Applying filters in Google Analytics
A famous post by Avinash Kaushik tells us about a great method for extracting information about landing pages for search queries that are hidden in the “not provided” segment.
It suggests creating in Google website analytics software custom filter the main idea of each is to substitute the not provided entry with name of landing page which the user has been referred to. The filter itself should look like this:
What actually is set there is that whenever Google Analytics sees “not provided” as a search query, it should use its landing page address as the name of the search term. As a result, instead of one single entry displaying “not provided,” you will receive a list of the pages users have landed on with all the corresponding information, such as Visits, Bounce Rate, Avg. Time on Site, etc.
Even though you will not know the exact keywords, you will get comprehensive data on the most popular landing pages, which will help you figure out what pages to primarily focus on.
Use the data from Webmaster Tools
This Google web analytics tool can also give you some useful data. Navigate to the Traffic menu on the left side of the page and select “Search Queries”. Below the graph, you will find a list of the best performing keywords in terms of the number of times they have been shown in the search results and number of clicks they have received. In this table, you will also be able to check the click through rate for these keywords as well as their average position in the search results.
With a Search Queries report, you will receive a good amount of useful information, which will tell you what keywords are responsible for most of the traffic coming from organic search results. When you know the best keywords for SEO, you can go back to Google Analytics and check whether these words give you the best conversions as well. If not, analyze the Bounce Rate, Avg. Time on Site, and other relevant metrics.
Check AdWords keyword report
This method will require some investment, but for those who are already buying traffic from paid search results, it will be an additional useful feature from AdWords. The thing is that, while Google Analytics doesn’t tell us keywords from not provided segment, in the AdWords report you can actually see the whole data on search queries.
Find in the AdWords menu the Matched Search Queries report. It will show the keyword referring data – what keywords have triggered the ad and what pages have been visited. Of course, results you will get from paid search data can’t be fully applied to the organic search, but nevertheless these two spheres overlap and you will get some hints on how to find keywords for SEO.
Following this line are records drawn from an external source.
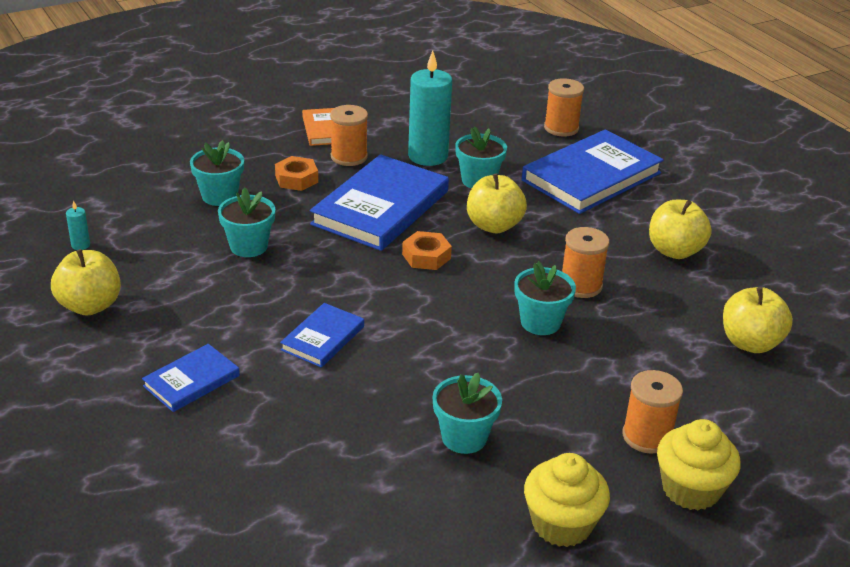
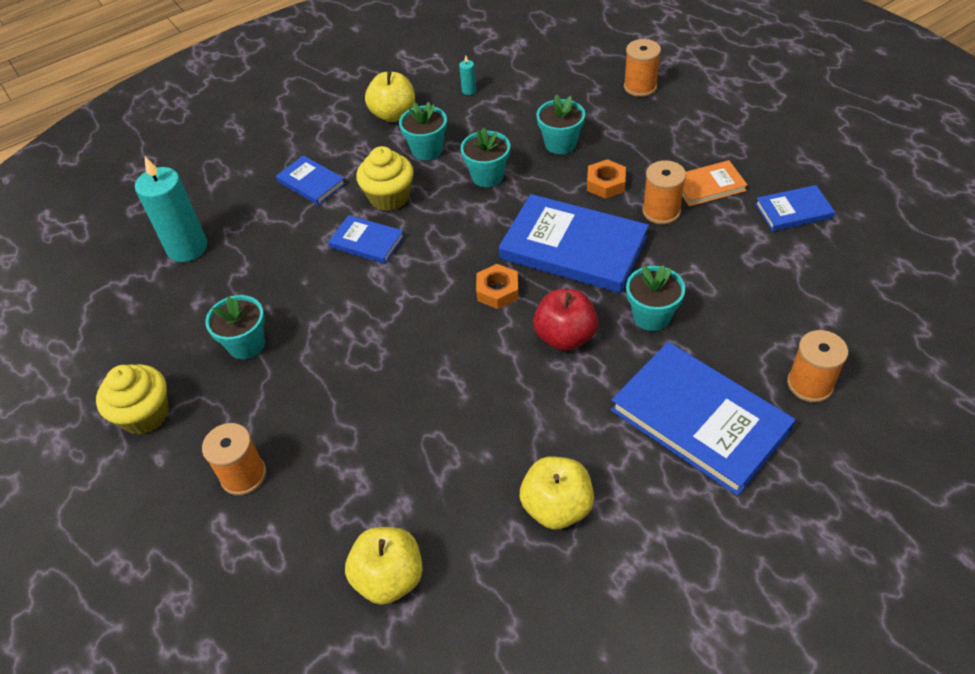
camera: 90 degrees right, 15 degrees up
turquoise candle [408,51,452,166] -> turquoise candle moved to [135,157,207,262]
yellow apple [467,173,527,233] -> red apple [533,289,598,351]
turquoise flower pot [514,261,576,335] -> turquoise flower pot moved to [399,102,447,160]
orange spool [562,227,609,298] -> orange spool moved to [624,39,661,97]
yellow cupcake [657,419,741,510] -> yellow cupcake moved to [356,146,414,211]
none -> blue book [755,185,835,231]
Make the use of geographical segmentation
Luckily, we can segment the not provided data by the secondary dimension, for example, geographical location, which, in turn, will help you understand at least from what region such users are coming. To obtain this information, choose Country/Territory (or even City) as a secondary dimension for “not provided” entries.
A final note
Of course, an essential share of a “not provided” segment can be a great issue for website owners who are trying to make the most of Google data in order to improve their businesses. However, there are already several ways how to go about this problem (Webmaster Tools and AdWords reports, filtering the data in Google Analytics), and ever-evolving SEO will surely suggest new methods and approaches.